Je crois que nous ne comprendrons guère mieux la guerre que la négociation. Je ne parviens pas à démêler qui, des Russes ou des Turcs est resté vainqueur à Oltenita. Vienne dit les Turcs, Berlin dit les Russes. Je crois que ce sont les Turcs. C’est dommage que le Prince Gortschakoff, qui est venu, dit-on, complimenter ses troupes sur leur bravoure, n'en eût pas placé là un assez grand nombre pour que la bravoure fût sûre du succès.
Je suis obstinément pour la paix, comme Lord Aberdeen, et je persiste à croire que c’est à la paix qu’il faut travailler, et qu’on doit réussir à la rétablir. Mais si nous devons être jetés dans la guerre, et dans la grande guerre, je suis pour que les Turcs soient chassés d’Europe. Au moins faut-il que nous avons ce profit en perspective au bout de ce chaos.
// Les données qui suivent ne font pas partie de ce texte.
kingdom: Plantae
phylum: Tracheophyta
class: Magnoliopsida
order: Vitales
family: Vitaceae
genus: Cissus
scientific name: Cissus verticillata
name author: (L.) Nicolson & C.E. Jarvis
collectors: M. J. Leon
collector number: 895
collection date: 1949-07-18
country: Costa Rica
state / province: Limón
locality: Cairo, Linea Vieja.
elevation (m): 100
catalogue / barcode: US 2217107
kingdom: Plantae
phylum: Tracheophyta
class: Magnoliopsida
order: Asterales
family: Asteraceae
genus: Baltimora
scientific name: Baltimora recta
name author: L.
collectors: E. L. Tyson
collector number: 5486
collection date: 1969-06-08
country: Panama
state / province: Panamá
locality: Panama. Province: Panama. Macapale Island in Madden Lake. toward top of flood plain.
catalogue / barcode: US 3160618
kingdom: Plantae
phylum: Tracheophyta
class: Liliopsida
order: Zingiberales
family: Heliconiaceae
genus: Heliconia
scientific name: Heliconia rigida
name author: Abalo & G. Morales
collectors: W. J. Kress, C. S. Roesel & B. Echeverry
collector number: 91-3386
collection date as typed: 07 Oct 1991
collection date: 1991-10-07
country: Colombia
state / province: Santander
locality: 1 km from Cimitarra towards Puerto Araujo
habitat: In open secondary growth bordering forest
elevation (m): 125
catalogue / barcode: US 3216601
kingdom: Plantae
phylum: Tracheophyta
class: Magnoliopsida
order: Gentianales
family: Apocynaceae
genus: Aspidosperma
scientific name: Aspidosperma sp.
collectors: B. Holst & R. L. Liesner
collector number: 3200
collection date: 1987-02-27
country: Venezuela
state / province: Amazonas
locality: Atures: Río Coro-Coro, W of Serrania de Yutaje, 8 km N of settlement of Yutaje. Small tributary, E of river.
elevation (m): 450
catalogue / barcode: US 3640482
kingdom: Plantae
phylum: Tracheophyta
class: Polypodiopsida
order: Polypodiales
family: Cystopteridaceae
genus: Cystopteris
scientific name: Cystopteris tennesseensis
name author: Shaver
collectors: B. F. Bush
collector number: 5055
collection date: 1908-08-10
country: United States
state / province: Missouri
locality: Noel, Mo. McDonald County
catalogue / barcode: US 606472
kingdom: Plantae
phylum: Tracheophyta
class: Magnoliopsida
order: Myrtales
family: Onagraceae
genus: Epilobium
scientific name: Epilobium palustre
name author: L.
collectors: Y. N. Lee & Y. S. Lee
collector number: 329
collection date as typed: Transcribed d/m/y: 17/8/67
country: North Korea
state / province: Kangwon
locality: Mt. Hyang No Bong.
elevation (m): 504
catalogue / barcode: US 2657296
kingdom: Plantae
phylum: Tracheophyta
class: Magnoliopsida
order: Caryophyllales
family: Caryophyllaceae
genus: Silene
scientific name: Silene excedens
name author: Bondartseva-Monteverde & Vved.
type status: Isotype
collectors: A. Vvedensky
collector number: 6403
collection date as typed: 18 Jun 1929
Duchâtel m’écrit dans un grand accès d'indignation contre la façon dont " cette misérable affaire a été conduite ; il n’y a pas deux jugements à rendre." Il est du reste plus préoccupé du dedans que du dehors : " L’hiver, dit-il, sera difficile à passer ; il n’arrive que peu de grains étrangers ; le commerce prétend manquer de la sécurité nécessaire. Les denrées autres que le blé, ont manqué comme le blé et même quelques unes dans une plus forte proportion. Le vin est arrivé à un prix que l'ouvrier ne peut pas payer. Il y a un sujet grave d’inquiétude. Les dispositions du peuple, même dans nos campagnes ordinairement si tranquilles, prennent un caractère menaçant ; le socialisme chemine sous terre sans qu’on s'en aperçoive. Il ne suffit pas, pour le détruire, de la comprimer d’une main en l'encourageant de l'autre ; la force est nécessaire contre les idées mauvaises, mais à elle seule, elle est insuffisante ; il y faut le concours énergique des idées vraies, fortement soutenues. "
Il a raison. Il ne reviendra à Paris qu'à la fin de l’année.
Je ne trouve rien à redire à votre manifeste. Il ne dit que l'indispensable, y compris, la phrase sur la foi orthodoxe. Les catholiques ardents ne peuvent pas vous pardonner ce mot orthodoxe. C'est pour cette raison qu’ils aiment mieux les Turcs qui n’ont pas la prétention de l'orthodoxie. Il me semble que la circulaire de M. de Nesselrode en dit plus que le manifeste, et qu’elle laisse entrevoir la chance d’une guerre offensive de votre part, bien au delà du Danube. En général, les commentaires par circulaires ne vous ont pas réussi.

Onze heures
Je reçois à la fois plusieurs lettres. La situation me paraît grossir et gronder. Que c’est absurde ! Mais ce n'en est que plus grave. Adieu, adieu.
Voici la dernière lettre à laquelle vous répondrez. Je vous écrirai encore deux mots mardi. G.